> Records for this task:
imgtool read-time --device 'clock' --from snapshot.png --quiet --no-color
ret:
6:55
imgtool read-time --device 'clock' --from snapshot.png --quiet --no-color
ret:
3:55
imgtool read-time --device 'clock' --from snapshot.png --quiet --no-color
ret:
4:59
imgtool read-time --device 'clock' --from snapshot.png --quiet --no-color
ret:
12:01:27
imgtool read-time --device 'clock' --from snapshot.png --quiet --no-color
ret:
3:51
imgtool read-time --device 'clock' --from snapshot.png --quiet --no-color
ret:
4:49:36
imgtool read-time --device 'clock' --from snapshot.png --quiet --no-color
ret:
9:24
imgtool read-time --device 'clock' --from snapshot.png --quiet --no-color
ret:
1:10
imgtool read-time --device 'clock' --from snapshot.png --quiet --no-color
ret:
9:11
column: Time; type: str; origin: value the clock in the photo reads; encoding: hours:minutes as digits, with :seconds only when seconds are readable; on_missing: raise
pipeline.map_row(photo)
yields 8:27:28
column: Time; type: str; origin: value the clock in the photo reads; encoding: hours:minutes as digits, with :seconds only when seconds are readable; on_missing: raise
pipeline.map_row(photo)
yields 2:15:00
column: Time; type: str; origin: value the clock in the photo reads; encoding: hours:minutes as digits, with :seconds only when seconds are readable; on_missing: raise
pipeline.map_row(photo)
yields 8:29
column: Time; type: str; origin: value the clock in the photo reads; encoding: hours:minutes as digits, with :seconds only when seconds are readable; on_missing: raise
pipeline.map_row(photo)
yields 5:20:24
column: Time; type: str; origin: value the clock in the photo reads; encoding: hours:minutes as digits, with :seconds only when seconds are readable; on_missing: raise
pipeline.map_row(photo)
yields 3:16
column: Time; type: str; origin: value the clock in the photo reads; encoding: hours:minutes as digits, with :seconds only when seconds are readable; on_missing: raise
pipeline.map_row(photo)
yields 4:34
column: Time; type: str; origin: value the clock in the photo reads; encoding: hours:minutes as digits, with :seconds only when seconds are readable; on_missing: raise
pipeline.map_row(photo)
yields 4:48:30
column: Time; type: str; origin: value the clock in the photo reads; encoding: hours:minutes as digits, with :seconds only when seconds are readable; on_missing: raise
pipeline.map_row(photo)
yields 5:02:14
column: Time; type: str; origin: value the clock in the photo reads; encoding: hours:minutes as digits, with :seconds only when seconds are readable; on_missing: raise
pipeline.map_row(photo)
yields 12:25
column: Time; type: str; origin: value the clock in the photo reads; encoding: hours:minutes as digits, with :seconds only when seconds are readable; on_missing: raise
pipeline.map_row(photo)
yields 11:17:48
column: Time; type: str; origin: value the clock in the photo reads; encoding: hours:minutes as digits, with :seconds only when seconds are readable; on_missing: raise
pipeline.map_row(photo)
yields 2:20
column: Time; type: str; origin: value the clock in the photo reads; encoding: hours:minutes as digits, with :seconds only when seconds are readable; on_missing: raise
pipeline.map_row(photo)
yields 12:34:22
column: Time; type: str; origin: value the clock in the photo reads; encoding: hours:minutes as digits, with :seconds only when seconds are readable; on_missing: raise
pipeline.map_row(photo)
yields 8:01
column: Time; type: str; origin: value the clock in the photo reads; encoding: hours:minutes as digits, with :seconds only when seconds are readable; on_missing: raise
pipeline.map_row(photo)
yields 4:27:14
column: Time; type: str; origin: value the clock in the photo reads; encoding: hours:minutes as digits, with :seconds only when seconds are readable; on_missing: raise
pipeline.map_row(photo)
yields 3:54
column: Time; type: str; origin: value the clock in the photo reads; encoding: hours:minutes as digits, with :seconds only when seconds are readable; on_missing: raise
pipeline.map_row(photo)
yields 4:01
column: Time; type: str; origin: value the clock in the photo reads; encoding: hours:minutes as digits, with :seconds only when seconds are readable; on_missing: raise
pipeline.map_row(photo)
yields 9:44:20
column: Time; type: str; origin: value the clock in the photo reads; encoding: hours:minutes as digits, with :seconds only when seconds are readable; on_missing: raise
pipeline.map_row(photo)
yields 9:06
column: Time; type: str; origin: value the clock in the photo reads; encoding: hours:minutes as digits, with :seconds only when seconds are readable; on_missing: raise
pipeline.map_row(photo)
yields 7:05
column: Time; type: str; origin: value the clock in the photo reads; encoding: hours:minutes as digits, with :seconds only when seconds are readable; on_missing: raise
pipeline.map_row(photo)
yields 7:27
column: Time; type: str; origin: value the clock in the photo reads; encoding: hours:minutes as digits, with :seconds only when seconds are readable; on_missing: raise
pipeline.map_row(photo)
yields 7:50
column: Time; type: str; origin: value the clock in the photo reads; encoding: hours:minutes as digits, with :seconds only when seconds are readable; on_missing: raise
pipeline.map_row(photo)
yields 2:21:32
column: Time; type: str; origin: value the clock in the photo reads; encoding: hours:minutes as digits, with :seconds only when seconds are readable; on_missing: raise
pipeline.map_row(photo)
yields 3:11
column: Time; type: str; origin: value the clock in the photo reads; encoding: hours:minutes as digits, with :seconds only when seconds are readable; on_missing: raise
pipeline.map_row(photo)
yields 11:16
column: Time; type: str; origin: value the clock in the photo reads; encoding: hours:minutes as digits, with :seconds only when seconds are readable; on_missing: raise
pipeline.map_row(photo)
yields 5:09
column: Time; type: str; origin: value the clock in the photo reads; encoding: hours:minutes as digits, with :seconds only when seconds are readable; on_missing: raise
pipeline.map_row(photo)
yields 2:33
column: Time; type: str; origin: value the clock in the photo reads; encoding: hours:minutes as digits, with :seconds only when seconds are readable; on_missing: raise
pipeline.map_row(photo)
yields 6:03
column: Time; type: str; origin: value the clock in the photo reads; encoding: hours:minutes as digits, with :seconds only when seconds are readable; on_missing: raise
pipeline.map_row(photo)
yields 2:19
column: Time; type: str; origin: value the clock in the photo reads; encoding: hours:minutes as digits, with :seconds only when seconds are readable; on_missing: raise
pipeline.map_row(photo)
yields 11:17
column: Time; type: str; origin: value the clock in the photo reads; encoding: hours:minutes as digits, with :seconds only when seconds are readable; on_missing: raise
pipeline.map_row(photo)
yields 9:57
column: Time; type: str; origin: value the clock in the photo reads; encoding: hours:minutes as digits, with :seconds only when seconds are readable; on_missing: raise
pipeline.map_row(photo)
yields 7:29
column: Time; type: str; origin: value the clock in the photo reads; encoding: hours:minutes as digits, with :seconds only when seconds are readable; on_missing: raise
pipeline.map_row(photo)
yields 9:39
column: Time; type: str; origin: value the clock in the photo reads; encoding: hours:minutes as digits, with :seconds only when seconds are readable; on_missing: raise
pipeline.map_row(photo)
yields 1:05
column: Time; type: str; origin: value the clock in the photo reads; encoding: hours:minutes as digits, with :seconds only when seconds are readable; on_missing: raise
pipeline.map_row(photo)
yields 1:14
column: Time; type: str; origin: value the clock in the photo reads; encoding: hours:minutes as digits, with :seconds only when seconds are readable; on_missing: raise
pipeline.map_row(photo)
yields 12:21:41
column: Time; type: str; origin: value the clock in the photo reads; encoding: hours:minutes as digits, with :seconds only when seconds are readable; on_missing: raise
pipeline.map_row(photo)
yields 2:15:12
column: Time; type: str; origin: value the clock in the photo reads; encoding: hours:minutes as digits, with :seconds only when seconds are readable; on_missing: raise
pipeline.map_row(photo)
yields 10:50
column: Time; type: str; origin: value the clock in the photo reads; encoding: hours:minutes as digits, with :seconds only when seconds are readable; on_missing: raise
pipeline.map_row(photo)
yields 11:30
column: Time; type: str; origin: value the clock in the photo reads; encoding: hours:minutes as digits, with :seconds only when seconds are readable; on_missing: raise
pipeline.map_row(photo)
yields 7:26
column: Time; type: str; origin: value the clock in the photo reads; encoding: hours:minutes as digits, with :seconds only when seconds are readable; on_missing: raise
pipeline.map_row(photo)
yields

> What this task involves: Rewrite the listing from its first line through the line that contains "yields 4:48:30", with "snapshot.png" replaced by "capture.png" and nothing else changed.

> Answer to the exercise:
imgtool read-time --device 'clock' --from capture.png --quiet --no-color
ret:
6:55
imgtool read-time --device 'clock' --from capture.png --quiet --no-color
ret:
3:55
imgtool read-time --device 'clock' --from capture.png --quiet --no-color
ret:
4:59
imgtool read-time --device 'clock' --from capture.png --quiet --no-color
ret:
12:01:27
imgtool read-time --device 'clock' --from capture.png --quiet --no-color
ret:
3:51
imgtool read-time --device 'clock' --from capture.png --quiet --no-color
ret:
4:49:36
imgtool read-time --device 'clock' --from capture.png --quiet --no-color
ret:
9:24
imgtool read-time --device 'clock' --from capture.png --quiet --no-color
ret:
1:10
imgtool read-time --device 'clock' --from capture.png --quiet --no-color
ret:
9:11
column: Time; type: str; origin: value the clock in the photo reads; encoding: hours:minutes as digits, with :seconds only when seconds are readable; on_missing: raise
pipeline.map_row(photo)
yields 8:27:28
column: Time; type: str; origin: value the clock in the photo reads; encoding: hours:minutes as digits, with :seconds only when seconds are readable; on_missing: raise
pipeline.map_row(photo)
yields 2:15:00
column: Time; type: str; origin: value the clock in the photo reads; encoding: hours:minutes as digits, with :seconds only when seconds are readable; on_missing: raise
pipeline.map_row(photo)
yields 8:29
column: Time; type: str; origin: value the clock in the photo reads; encoding: hours:minutes as digits, with :seconds only when seconds are readable; on_missing: raise
pipeline.map_row(photo)
yields 5:20:24
column: Time; type: str; origin: value the clock in the photo reads; encoding: hours:minutes as digits, with :seconds only when seconds are readable; on_missing: raise
pipeline.map_row(photo)
yields 3:16
column: Time; type: str; origin: value the clock in the photo reads; encoding: hours:minutes as digits, with :seconds only when seconds are readable; on_missing: raise
pipeline.map_row(photo)
yields 4:34
column: Time; type: str; origin: value the clock in the photo reads; encoding: hours:minutes as digits, with :seconds only when seconds are readable; on_missing: raise
pipeline.map_row(photo)
yields 4:48:30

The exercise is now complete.